This considerably deranges my Austrian movements, and will hurry my
return out of those parts: but who could resist such a temptation!
--I saw the Foot-Guards exercise, especially the splendid 'First
Battalion;' I could have conceived nothing so perfect and so exact
as all I saw:--so well dressed, such men, and so punctual in all
they did.

"The New Palace at Potsdam is extremely noble. Not so perfect,
perhaps, in point of taste, but better than I had been led to
expect. The King dislikes living there; never does, except when
there is high Company about him; for seven or eight months in the
year, he prefers Little Sans-Souci, and freedom among his intimates
and some of his Generals. ... His Music still takes up a great
share of the King's time. On a table in his Cabinet there, I saw, I
believe, twenty boxes with a German flute in each; in his Bed-
chamber, twice as many boxes of Spanish snuff; and, alike in
Cabinet and in Bed-chamber, three arm-chairs in a row for three
favorite dogs, each with a little stool by way of step, that the
getting up might be easy. ...

"The Town of Potsdam is a most extraordinary and, in its
appearance, beautiful Town; all the streets perfectly straight, all
at right angles to each other; and all the houses built with
handsome, generally elegant fronts. ... He builds for everybody who
has a bad or a small house, even the lowest mechanic. He has done
the same at Berlin." Altogether, his Majesty's building operations
are astonishing. And "from whence does this money come, after a
long expensive War? It is all fairyland and enchantment,"--MAGNUM
VECTIGAL PARSIMONIA, in fact! ... "At Berlin here, I saw the
Porcelain Manufacture to-day, which is greatly improved. I leave
presently. Adieu, dear Brother; excuse my endless Letter [since you
cannot squeeze the water out of it, as some will!]--
Yours most sincerely,

"HENRY SEYMOUR CONWAY."

* Dataset content:

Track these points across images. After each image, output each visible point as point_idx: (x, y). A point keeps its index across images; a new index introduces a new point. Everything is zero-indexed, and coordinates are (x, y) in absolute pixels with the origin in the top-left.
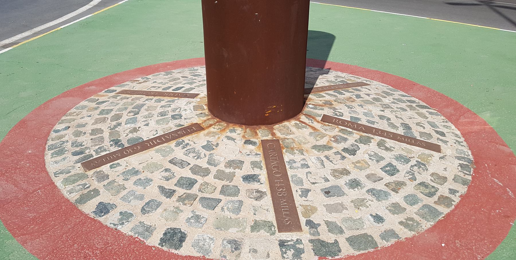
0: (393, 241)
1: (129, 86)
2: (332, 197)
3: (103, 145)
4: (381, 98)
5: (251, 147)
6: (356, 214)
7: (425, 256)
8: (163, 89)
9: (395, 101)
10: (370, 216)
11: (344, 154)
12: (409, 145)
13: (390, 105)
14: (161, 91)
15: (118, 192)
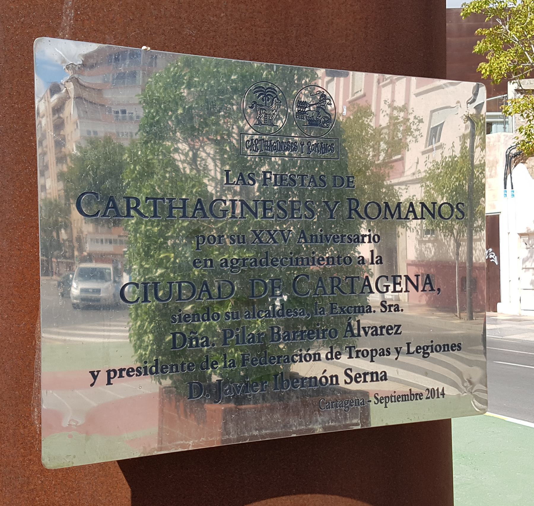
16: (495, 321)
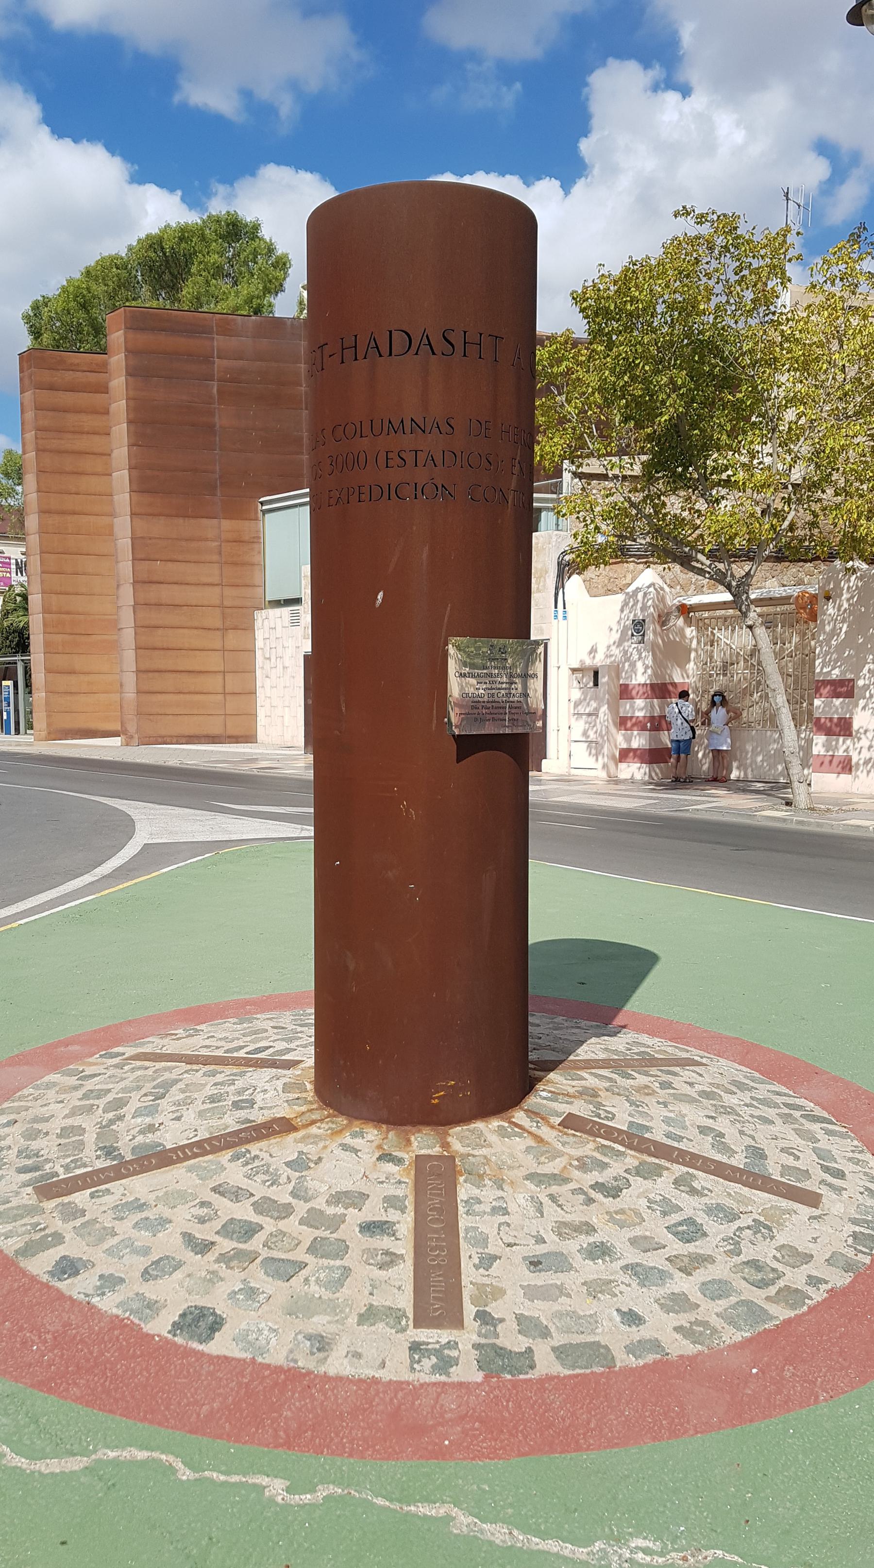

* Problem statement:
In the Potsdam letter, where does the King prefer to live for seven or eight months of the year?

* Answer for the task:
Little Sans-Souci